Sportsbooks also take steps to verify a user’s identity for an online app — with by far most sports betting in Iowa now conducted online and not physically at a casino. FanDuel, for example, may ask users for the last four digits of their Social Security numbers, birth dates and mailing addresses.

Former Iowa men’s basketball player Jordan Bohannon has firsthand experience with some of those gambling apps’ safeguards.

“I can’t even get on DraftKings,” Bohannon said on a podcast last week. “They said I’m a professional athlete. I can’t use their website.”

Bohannon, who competed at Iowa from 2016 to 2022, expects every school “to have athletes that have infracted against the NCAA on sports wagering.”

Even though the Iowa Division of Criminal Investigation is involved in the probe, no criminal charges have been filed. If conference rules violations did occur, the NCAA historically has not taken sports wagering infractions lightly.

When Virginia Tech football player Alan Tisdale self-reported that he’d made legal bets on the NBA Finals, he received a nine-game suspension. That would have sidelined Tisdale for three-fourths of his senior season. After an appeal, the penalty dropped from nine games to six. But he still missed half of the season.

The NCAA’s athlete reinstatement guidelines offer direction on where to start the “withholding analysis” in athletes’ punishments. The document breaks sports wagering violations into three categories:

The most severe category is when an athlete’s betting activity is “designed to influence the outcome of an intercollegiate contest.” These cases carry recommended sentences of permanent loss of eligibility. The Iowa Racing and Gaming Commission has indicated there is no evidence of this type of activity in this investigation.

The middle tier includes “any sports wagering activity through the internet, a bookmaker or a parlay card.” The NCAA guidelines recommend beginning the analysis with a “sit-a-season/charge-a-season” penalty — that means an athlete found in violation would miss a full season and lose that year of eligibility.

The guidelines also call for staff to “review cases on an individual basis to determine whether an alternative withholding condition is appropriate” for the second-tier violations.

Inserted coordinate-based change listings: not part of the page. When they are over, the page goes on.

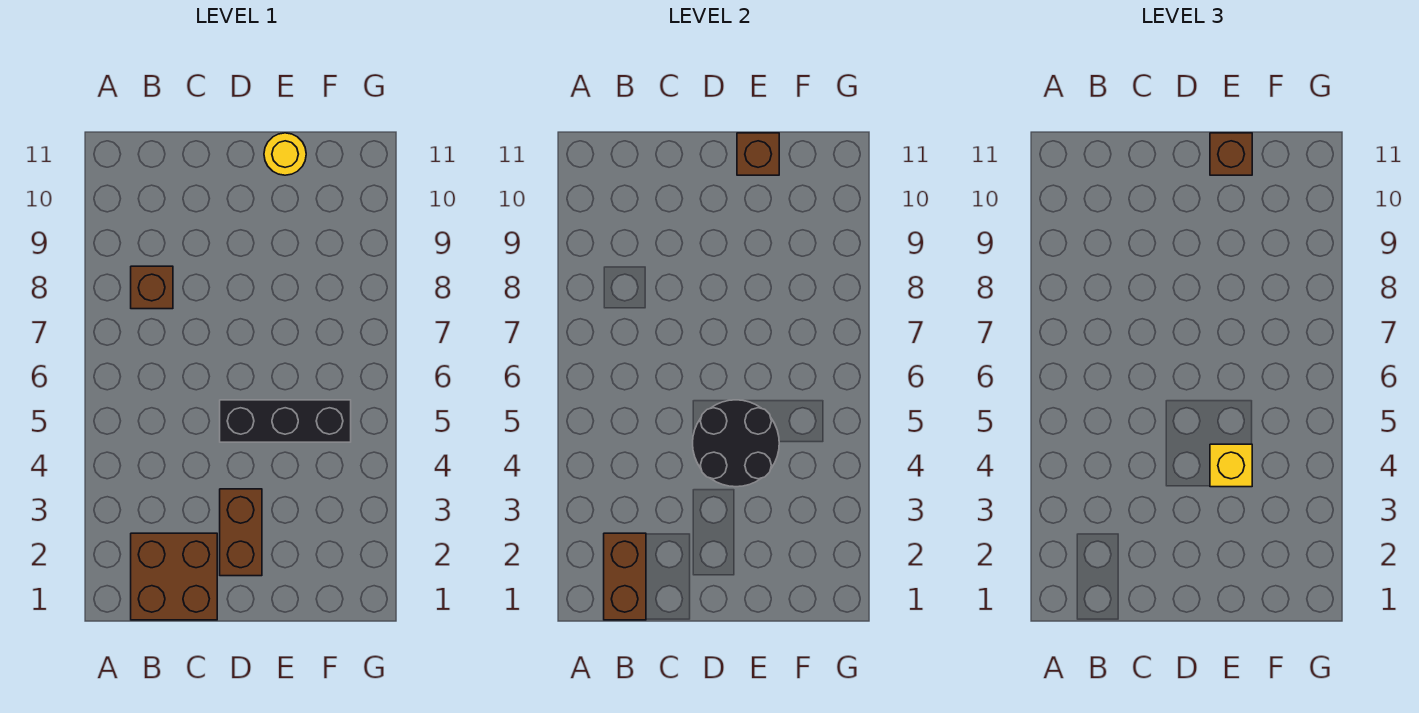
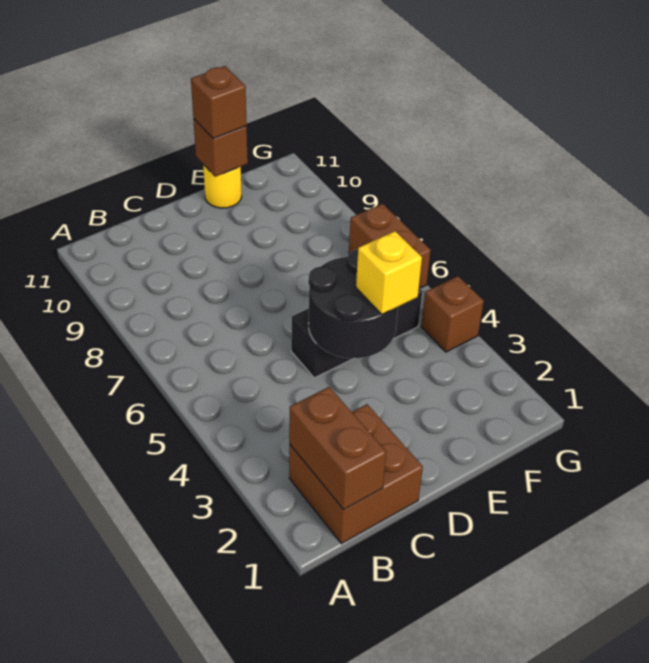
brown brick B8 level 1 -> brown brick G4 level 1
brown brick D2:D3 level 1 -> brown brick G6:G7 level 1

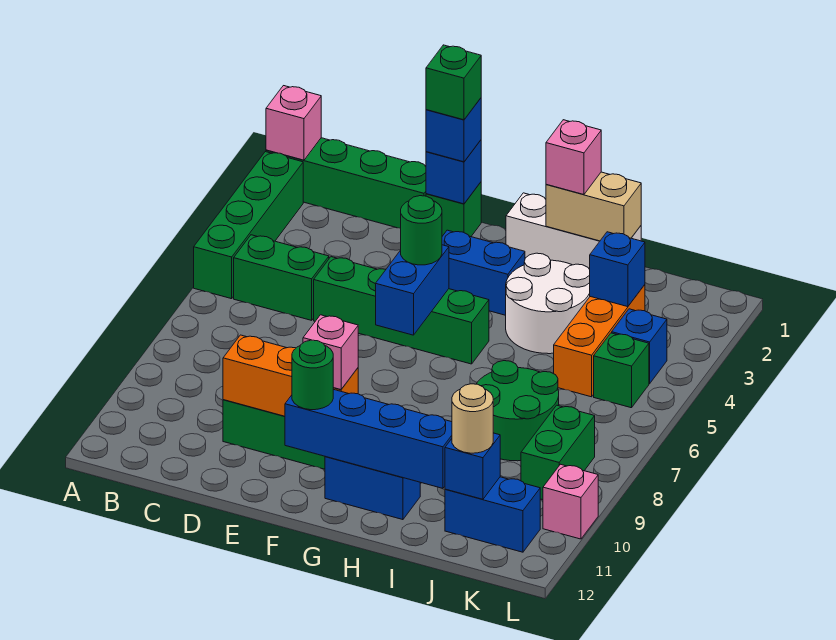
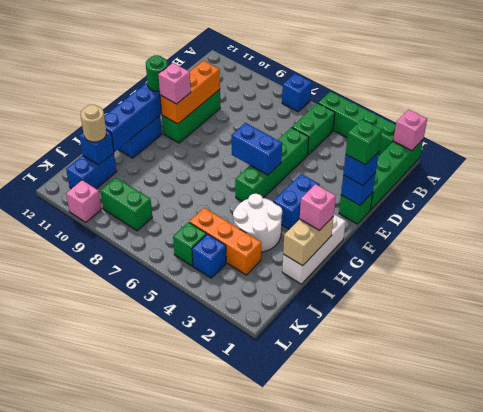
green round brick F5 level 3 -> none
green round brick I7:J8 level 1 -> none
blue brick J3 level 2 -> blue brick A7 level 1

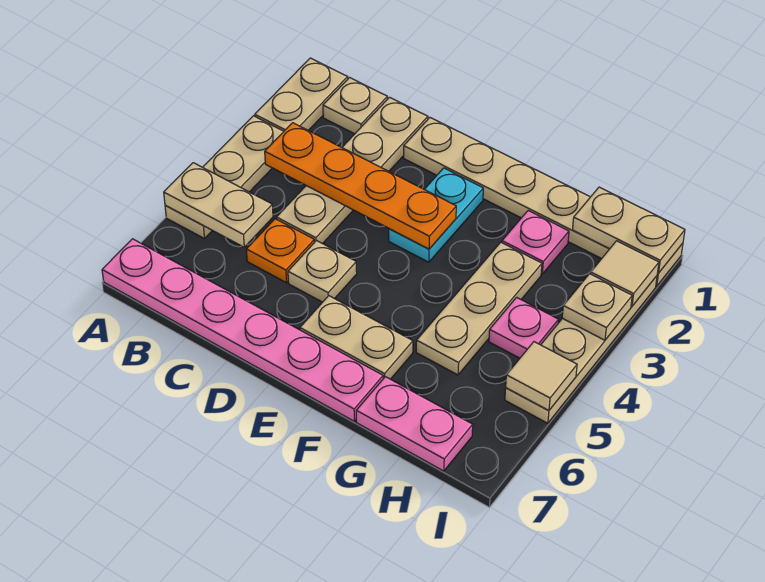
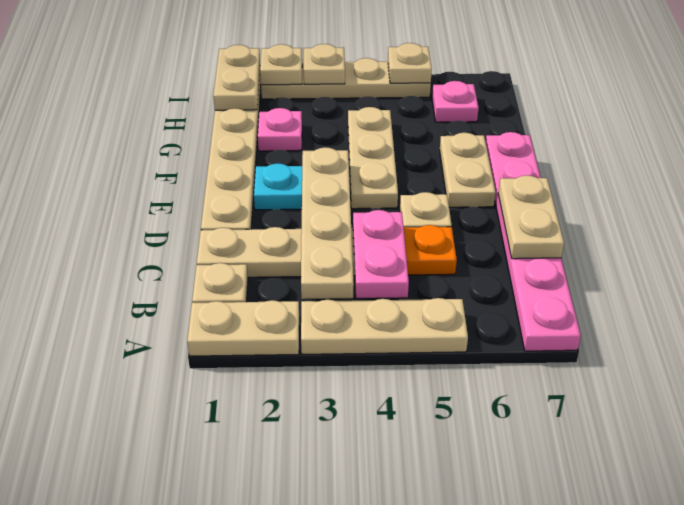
tan plate A5:B5 level 2 -> tan plate C7:D7 level 2
orange plate B3:E3 level 2 -> tan plate B3:E3 level 2
tan plate G3:G5 level 1 -> tan plate E4:G4 level 1
pink plate G7:H7 level 1 -> pink plate B4:C4 level 2
pink plate H4 level 1 -> pink plate H6 level 1
tan tile I2 level 2 -> tan plate I2 level 2
tan tile I5 level 2 -> tan plate I5 level 2

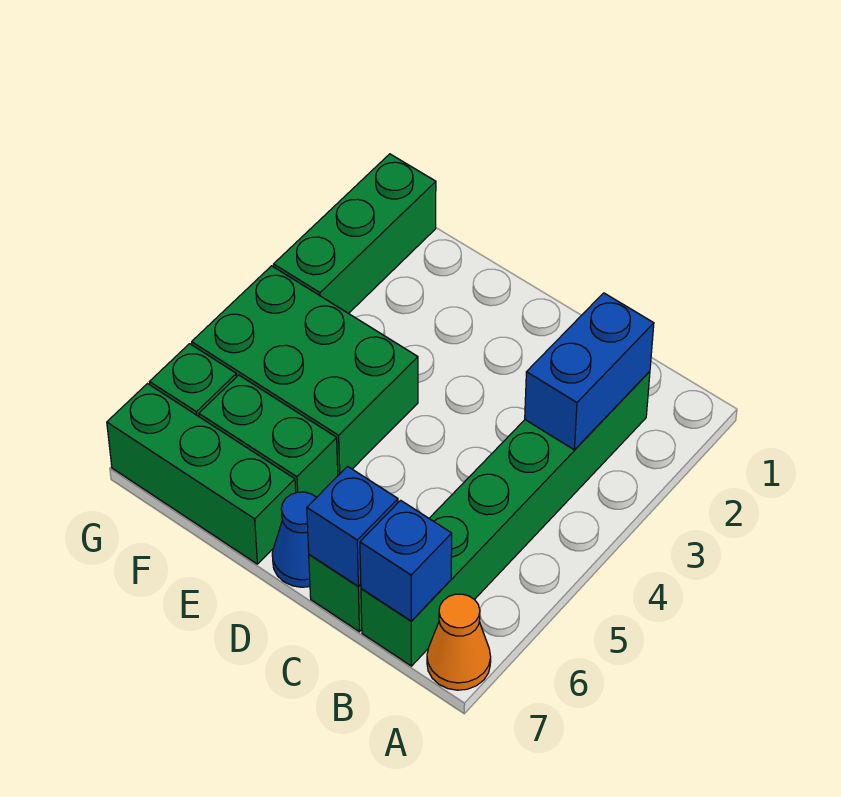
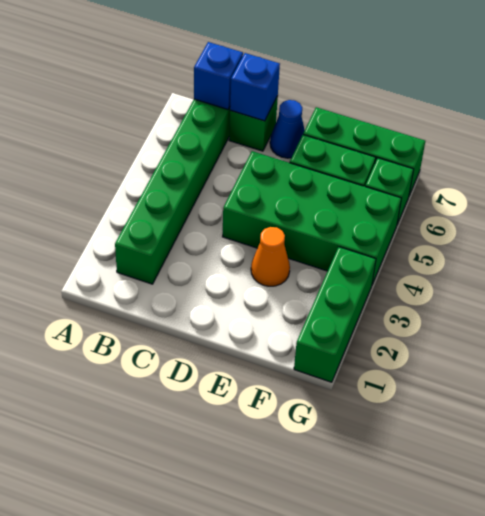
orange cone A7 level 1 -> orange cone E3 level 1
blue brick B2:B3 level 2 -> none
green brick E4:G5 level 1 -> green brick D4:G5 level 1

“All other violations” fall into the third tier, where the recommended suspension depends on how much an athlete bets.

If the athlete spends less than $25, there is no suspension recommended. But more than $500 would line up with a “sit-a-season/charge-a-season” condition. In between are ranges for missing 10 percent, 30 percent and 50 percent of the season.

These penalties are solely where the Indianapolis-based college sports governing body recommends to “begin its withholding analysis” — so actual decisions may vary.

NCAA investigations are not always a speedy process, as Iowa’s most recent major NCAA infraction in 2019 showed.

An Iowa athlete reported to the UI an alleged violation — that then-volleyball head coach Bond Shymansky’s paid the summer rent for a student athlete — on May 1, 2019. The UI then hired outside counsel to investigate. By May 20, 2019, Barta placed Shymansky on 30-day administrative leave. At the end of the leave, Shymansky was fired on June 19, 2019.

There was little doubt about what happened. The day after Shymansky’s termination, he released a statement saying he paid an athlete’s “unanticipated summer expenses.”

But the NCAA’s verdict did not come down until May 20, 2020 — more than a year after Iowa began its internal investigation and exactly a year after Shymansky’s administrative leave began.

The UI volleyball program had to vacate all wins over the 2017 and 2018 seasons, pay a $5,000 fine and face recruiting penalties, the NCAA announced in its conclusion.

Last Monday, Iowa “received information” about 111 people as part of the sports wagering investigation, according to the university, in addition to the 26 student athletes.

“The vast majority of the individuals are student-staff, former student-athletes or those with no connection to UI Athletics,” the university said in a statement.

One full-time athletics department staff member is involved in the investigation, the UI said, although he or she is not a current or former coach.

For now, the waiting will continue for Ferentz and fans.

“We’ll just see what all comes out of this,” Ferentz said.